## Given data
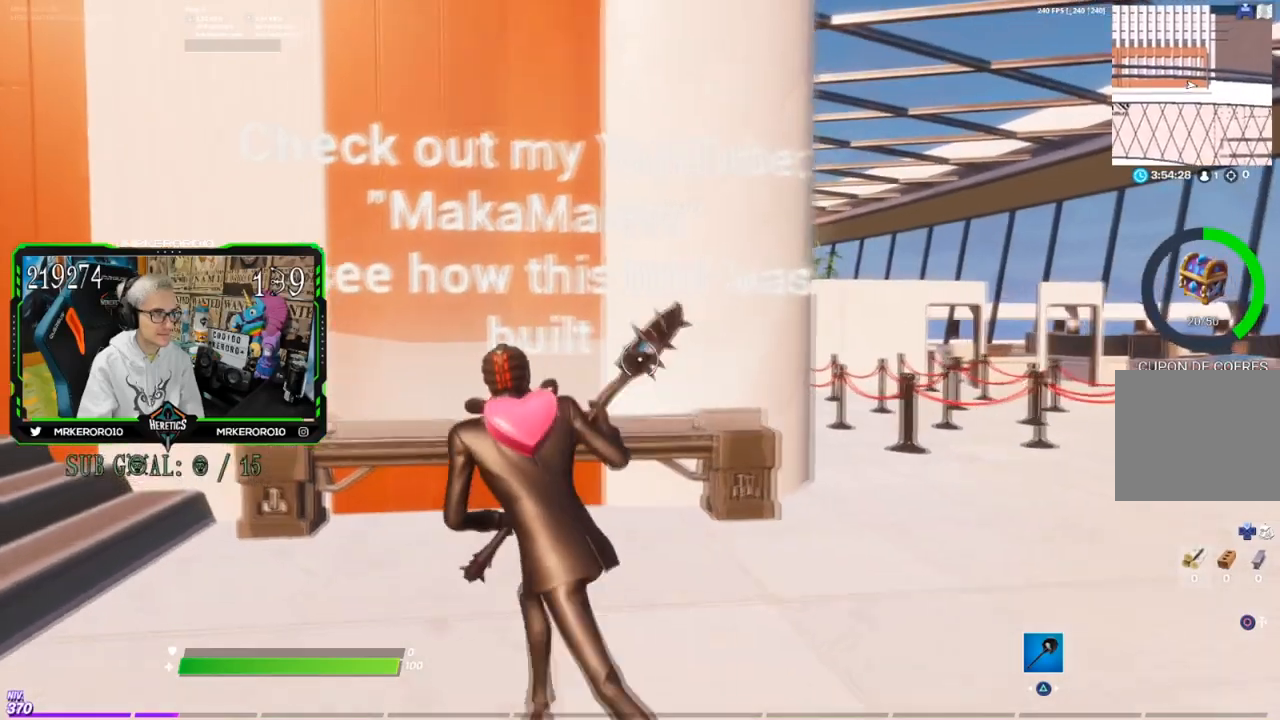
{"buttons": [], "left_stick": "down-left", "right_stick": "center", "events": [[50, "left_stick", "left"], [217, "left_stick", "down-left"]]}
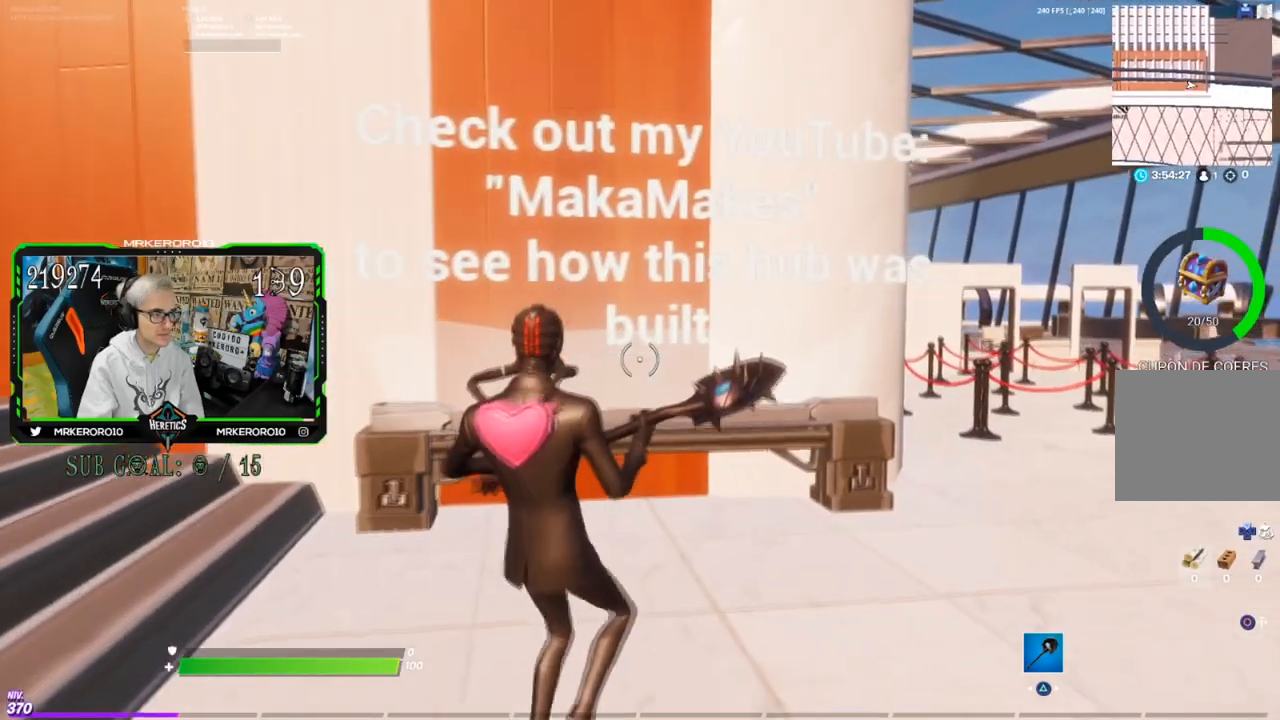
{"buttons": [], "left_stick": "right", "right_stick": "center", "events": [[67, "left_stick", "down-right"], [117, "left_stick", "right"]]}
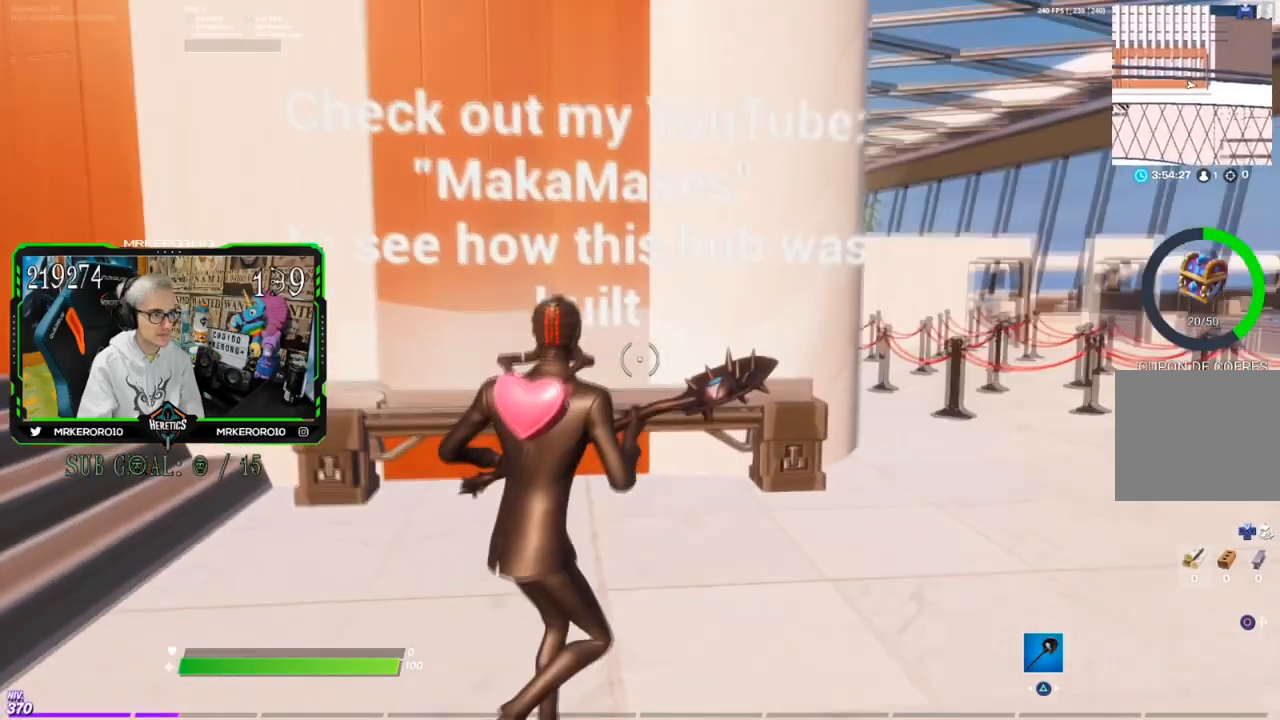
{"buttons": [], "left_stick": "down", "right_stick": "center", "events": [[150, "left_stick", "center"], [367, "left_stick", "down-left"], [434, "left_stick", "down"]]}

## Work request
Leave out the pictures, and write out all the remaining data above exactly.

## Task answer
{"buttons": [], "left_stick": "down-left", "right_stick": "center", "events": [[50, "left_stick", "left"], [217, "left_stick", "down-left"]]}
{"buttons": [], "left_stick": "right", "right_stick": "center", "events": [[67, "left_stick", "down-right"], [117, "left_stick", "right"]]}
{"buttons": [], "left_stick": "down", "right_stick": "center", "events": [[150, "left_stick", "center"], [367, "left_stick", "down-left"], [434, "left_stick", "down"]]}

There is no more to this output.